With the current building works going on around it, the approach to St James’s is now down Garlick Hill, an indication – along with the church’s suffix – of what the area was known for in medieval times. A ‘hythe’ is an old English word for a jetty or landing, so this is the place where garlic was unloaded and brought into the City. It was also where wine was landed, as the church is in the ward of Vintry – home to wine merchants. More on this shortly.
There has been a church on this site since at least the 1100s and the scallop shell motif seen above the door indicates that this was a pilgrim church – it was a stop on the route to the cathedral at Santiago de Compostella which was reputed to hold the body of St James the Apostle. It was rebuilt in the 1320s with money from Richard de Rothing, a member of the Vintners’ guild and, although St James’s is the Guild Church for ten Livery Companies, it is with the Vintners that it is most closely associated.
As with so much of the City the church was razed in the Great Fire of 1666 and rebuilt by Wren. It has the highest ceiling of any Wren church and the amount of glass used earned it the nickname ‘Wren’s Lantern’. There’s some discussion over who designed the spire: Pevsner says Wren, Wikipedia says that it was his pupil Hawksmoor.
It survived intact through both World Wars, although a Zeppelin raid in 1915 came close and in 1941 a bomb came through the roof but didn’t explode. The surrounding area suffered heavy damage from incendiaries, but the church came through relatively unscathed – although the magnificent clock at the front of the church was destroyed. What we see today is a 1988 replica of the 1682 original.
Given the Vintners’ close association with St James’s it’s ironic that the church suffered major damage in 1991 as a result of the construction of Vintners Hall just over the road when a crane collapsed and the jib came through the wall of the south transept, destroying the rose window and causing considerable internal damage.
An embalmed body used to be on display in a glass case in the vestry. This was the corpse of a man found in the vaults in the 1850s and was nicknamed “Jimmy Garlick”. He is believed to have died in the late 17th or 18th century and – of course – stories abound of him haunting the church. His body is now in the tower of St James’s, away from public view.
A further association with the Vintners’ is the statue just in front of the church.
This is a bronze of Martin Spencer, then the Bargemaster of the Vintners’ Company and he’s accompanied by a swan to commemorate Swan Upping – the annual tagging of swans on the River Thames that has been going on for at least 500 years.

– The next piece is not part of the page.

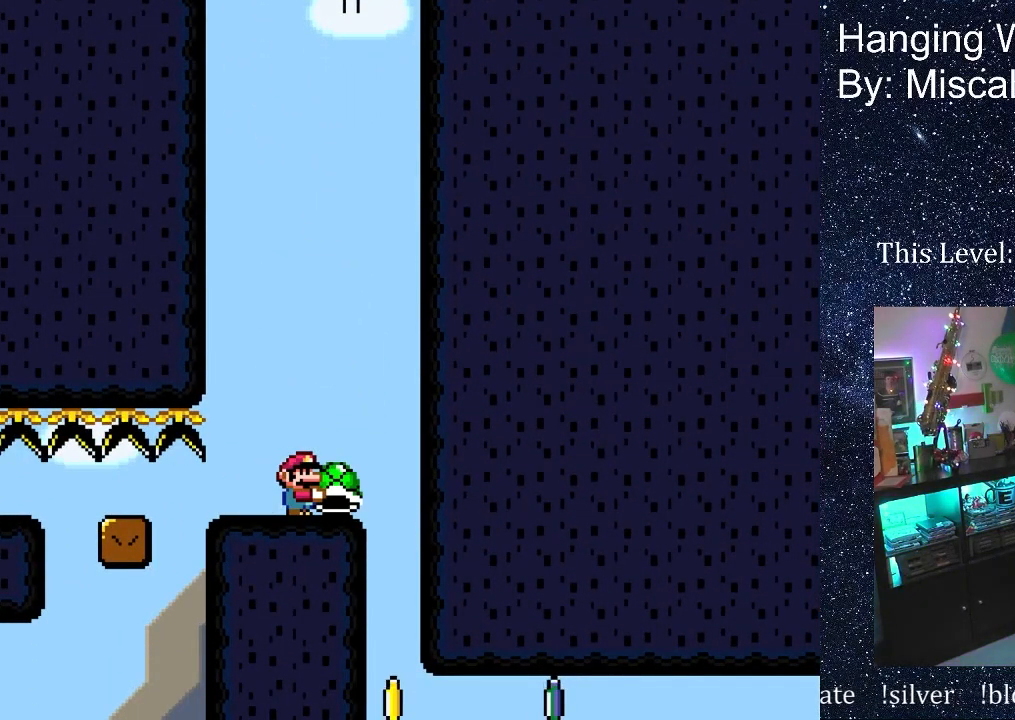
{"buttons": ["DPAD_RIGHT"], "events": [[433, "DPAD_RIGHT", "down"]]}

All swans on the Thames are owned either by the monarch, or by the Vintners’ and Dyers’ Companies. In past times these three institutions were the only ones allowed to take swans from the river and ascribe ownership the birds were marked – one nick on the beak meant it was owned by the Dyers, two nicks for the Vintners (one on each side of the beak) and birds with no marks were owned by the Crown. (There was an inn called ‘The Swan with Two Necks‘ just off Cheapside – ‘necks’ is a corruption of ‘nicks’, so this referred to a Vintners’ swan.)
These days the swans are ringed rather than cut, and the practice is as much to do with taking a census of swans and assessing the health of the birds as it is with ownership. The rituals persist however, with the swan uppers taking to the river in Victorian rowing skiffs and, as they pass Windsor Castle, standing in the boats with oars raised and saluting “Her Majesty the Queen, seigneur of the swans”.